Urban Village new single featuring Msaki

Artists remain steeped in the cultural consciousness of South Africa’s troubled past, looking forwards with the same emphasis on ‘ubuntu’ (common humanity) with which the likes of Nelson Mandela and Steve Biko resisted apartheid

SOUTH AFRICA'S FINEST: Urban Village

TODAY URBAN Village release a new single, ‘Umhlaba Wonke’, co-written with and featuring vocals from emerging South African artist Msaki, who has appeared on hit house tracks with the likes of Black Coffee, Sun-El Musician and Prince Kaybee, whose collaboration ‘Fetch Your Life’ was the most played song of 2019 in South Africa.

This song is a reminder to a brother, that he has homes everywhere and has the ability to build anything he names with his whole heart

Msaki

The new track is lifted from Soweto-based four-piece Urban’s Village’s forthcoming debut album ‘Udondolo’, due for release on January 22, 2021′

Marrying the day-to-day experiences of black South Africans with ebullient elements of traditional Zulu music, Urban Village is the alias of four experimental musicians all born and raised in the township of Soweto at the tail end of Apartheid; singer/flautist Tubatsi Mpho Moloi, guitarist Lerato Lichaba, drummer Xolani Mtshali and bassist Simangaliso Dlamini.

With lyrics that blend Bantu languages of IsiXhosa and IsiZulu with English, ‘Umhlaba’ is a rallying cry for unity and peace.

Speaking about the track, Msaki – a frequent live collaborator with Urban Village – says: “This song is a reminder to a brother, that he has homes everywhere and has the ability to build anything he names with his whole heart.

“Sometimes people don’t need to hear big things loudly for there to be an internal shift.
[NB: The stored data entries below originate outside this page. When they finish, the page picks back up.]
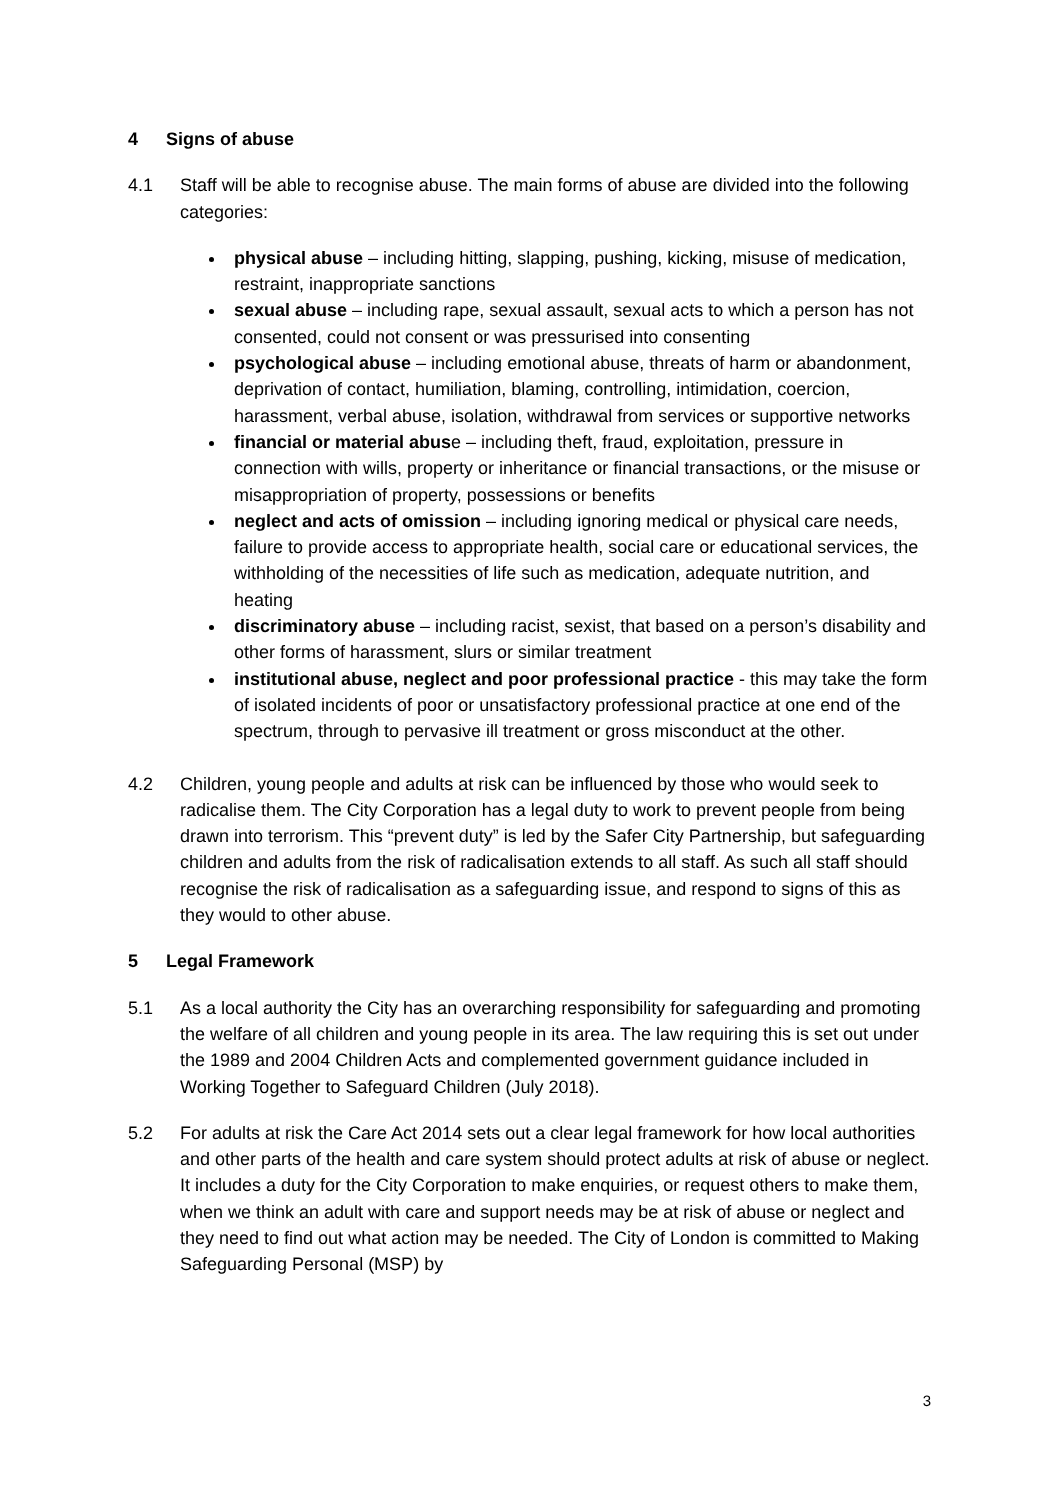4 Signs of abuse
4.1 Staff will be able to recognise abuse. The main forms of abuse are divided into the following categories:
physical abuse – including hitting, slapping, pushing, kicking, misuse of medication, restraint, inappropriate sanctions
sexual abuse – including rape, sexual assault, sexual acts to which a person has not consented, could not consent or was pressurised into consenting
psychological abuse – including emotional abuse, threats of harm or abandonment, deprivation of contact, humiliation, blaming, controlling, intimidation, coercion, harassment, verbal abuse, isolation, withdrawal from services or supportive networks
financial or material abuse – including theft, fraud, exploitation, pressure in connection with wills, property or inheritance or financial transactions, or the misuse or misappropriation of property, possessions or benefits
neglect and acts of omission – including ignoring medical or physical care needs, failure to provide access to appropriate health, social care or educational services, the withholding of the necessities of life such as medication, adequate nutrition, and heating
discriminatory abuse – including racist, sexist, that based on a person’s disability and other forms of harassment, slurs or similar treatment
institutional abuse, neglect and poor professional practice - this may take the form of isolated incidents of poor or unsatisfactory professional practice at one end of the spectrum, through to pervasive ill treatment or gross misconduct at the other.
4.2 Children, young people and adults at risk can be influenced by those who would seek to radicalise them. The City Corporation has a legal duty to work to prevent people from being drawn into terrorism. This “prevent duty” is led by the Safer City Partnership, but safeguarding children and adults from the risk of radicalisation extends to all staff. As such all staff should recognise the risk of radicalisation as a safeguarding issue, and respond to signs of this as they would to other abuse.
5 Legal Framework
5.1 As a local authority the City has an overarching responsibility for safeguarding and promoting the welfare of all children and young people in its area. The law requiring this is set out under the 1989 and 2004 Children Acts and complemented government guidance included in Working Together to Safeguard Children (July 2018).
5.2 For adults at risk the Care Act 2014 sets out a clear legal framework for how local authorities and other parts of the health and care system should protect adults at risk of abuse or neglect. It includes a duty for the City Corporation to make enquiries, or request others to make them, when we think an adult with care and support needs may be at risk of abuse or neglect and they need to find out what action may be needed. The City of London is committed to Making Safeguarding Personal (MSP) by
3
Sometimes it’s just that you belong, this is home and you have the ability to create worlds.”

Urban Village release music under a name which specifically references the blend of cultures, music and rites which were assimilated into the now one million strong population of Soweto, when black South Africans from multiple provinces were brought to the area during the 1930s establishment of apartheid, under strict segregation from Johannesburg’s white suburbs.

Urban Village new single, ‘Umhlaba Wonke’

They came to dig the belly of the “the city of gold” (Egoli, the Zulu name for Johannesburg) on behalf of big companies, and formed the first urban proletariat in Africa.

Everyone took pieces of their village to this new town, and from this friction, an original culture was born, evolving Soweto into a sprawling urban village.

Whilst others are still digging for precious metal, Urban Village are mining these mixed legacies of which they are heirs.

Born for the most part in the last years of apartheid, the band members plunged happily into house and dance music that turned the page of a heavy past.

That is, until on a street corner of Soweto’s Mzimhlophe neighbourhood, guitarist Lerato came across older Zulu musicians and their style of maskandi.

EP track ‘Izivunguvungu’ is itself a homage to the Isicathamiya Zulu genre, whilst the slow-burning title track ‘Ubaba’ pays tribute to the older generations, the forefathers who head up not just families, but communities and nations.

Lerato mixes styles from homelands and rural areas, sharpened in club jam sessions (where he met Tubatsi) during which spoken word, hip-hop and jazz rub shoulders freely. 

‘Udondolo’ – partially recorded at legendary Downtown Studios in the heart of Johannesburg and at Figure of 8 studios in the leafy suburbs of Randburg, showing the stark contrast of Johannesburg in 2020, with the energy of live music but intimately polished by Frédéric Soulard (Maestro, Limousine, Jeanne Added) – is a journey through all the colours of Soweto.

This is where it draws its consistency, strength and identity.

That of Soweto itself – a dormitory town designed to better monitor those who were sent there, it has become a laboratory of music where the hopes of an entire people resonate, even today.